Blackout for genocide victims

block

News Desk :
Bangladesh observed a one-minute symbolic blackout at 9pm on National Genocide Day on Friday as it is pushing for global recognition of the atrocities committed by the Pakistan Army.
The Pakistan Army swooped down on unarmed Bengalis on the night of Mar 25 in a brutal attempt to crush their struggle for freedom.
Codenamed ‘Operation Searchlight’, it carried out genocide in the early hours of that night in Dhaka. At least 7,000 Bengali were killed only in Dhaka.
Bangabandhu Sheikh Mujibur Rahman declared independence before being arrested by the Pakistani forces the same night.
Bengalis retaliated with spectacular resistance and fought for nine months of Liberation War to snatch the victory on Dec 16 when occupying Pakistani forces surrendered to the allied forces backed by India.
Besides the blackout, several organisations lit candles to remember the dark night.
The lights on the streets and buildings of Dhaka University were turned off during the commemoration. The lights of Government Titumir College in Mohakhali were also switched off. At Agargaon, the government offices plunged into darkness, reports bdnews24.com.
A government statement said the whole of Bangladesh would go dark for one minute on Friday night in memory of those killed in the massacre of Mar 25, 1971.
It also instructed the authorities not to illuminate government, semi-government, autonomous and private buildings and installations.
Bangladesh has been demanding that the United Nations declare the day as the World Genocide Day as a mark of protest against the genocides carried out around the globe.
The United Nations, however, in September 2015, recognised Dec 9 as International Day of Commemoration and Dignity of the Victims of the Crime of Genocide and the Prevention of this Crime.

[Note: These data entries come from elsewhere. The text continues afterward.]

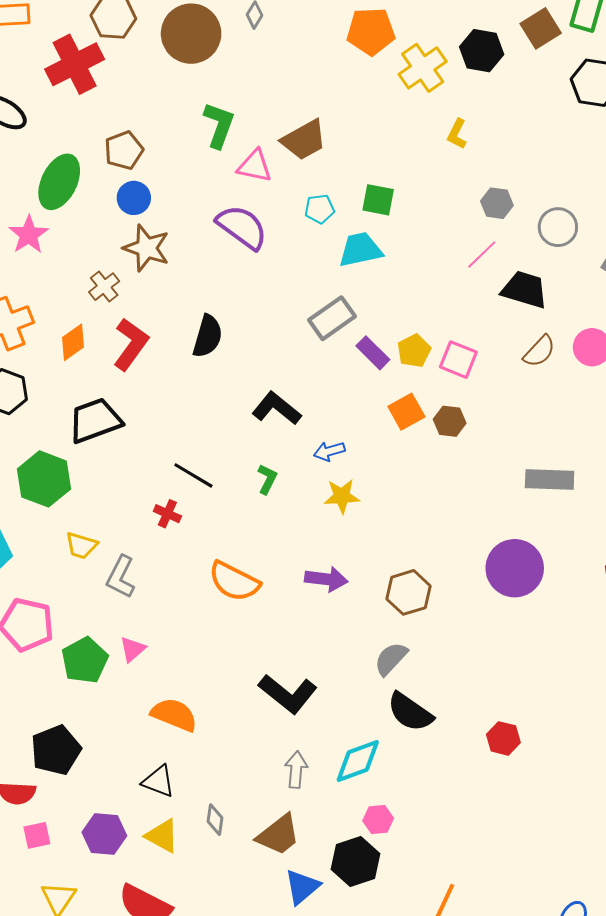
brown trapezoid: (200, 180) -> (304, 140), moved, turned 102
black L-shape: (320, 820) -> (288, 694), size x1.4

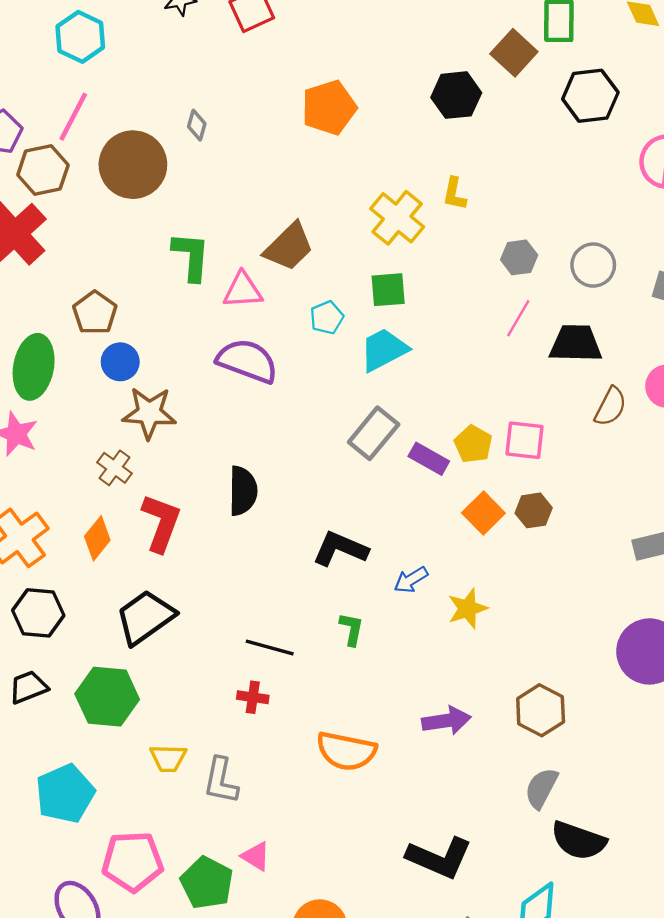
yellow cross: (423, 68) -> (397, 218), moved
yellow star: (342, 496) -> (468, 609), moved
pink triangle: (133, 649) -> (256, 856), turned -32

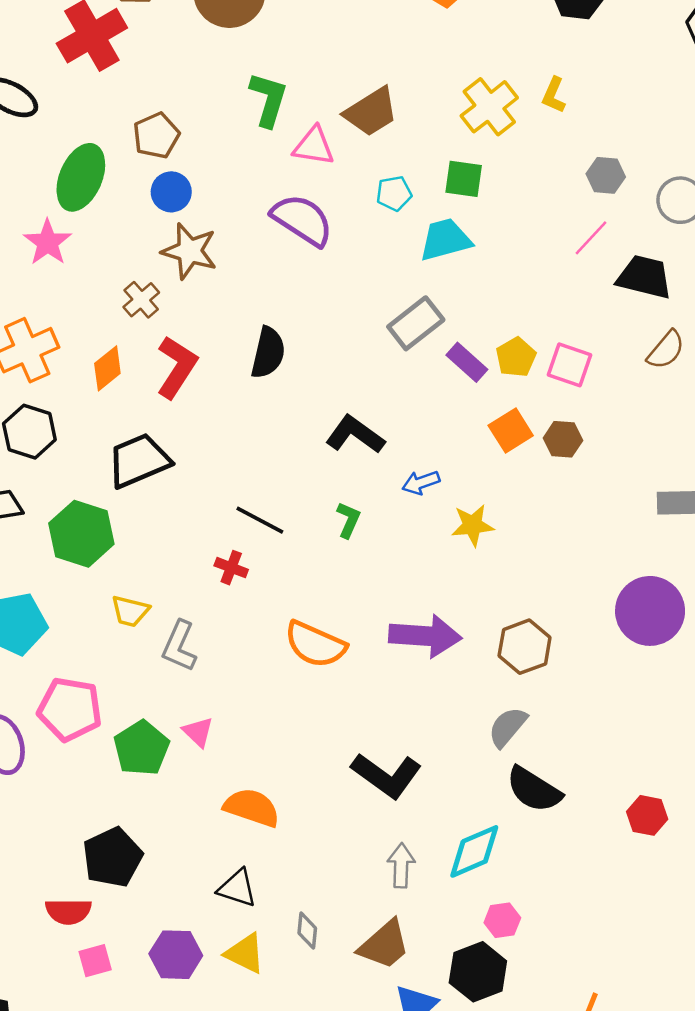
purple arrow: (446, 721) -> (425, 636), size x1.4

Dec 9 is the anniversary of the adoption of the 1948 Convention on the Prevention and Punishment of the Crime of Genocide or the ‘Genocide Convention’.
Bangladesh’s Parliament in 2017 passed a motion declaring Mar 25 as the National Genocide Day.
This year the day has come with added significance after US-based organisations Genocide Watch and Lemkin Institute for Genocide Prevention recently recognised the brutal slaughter of Bangladeshis by the Pakistani occupation forces in 1971 as genocide.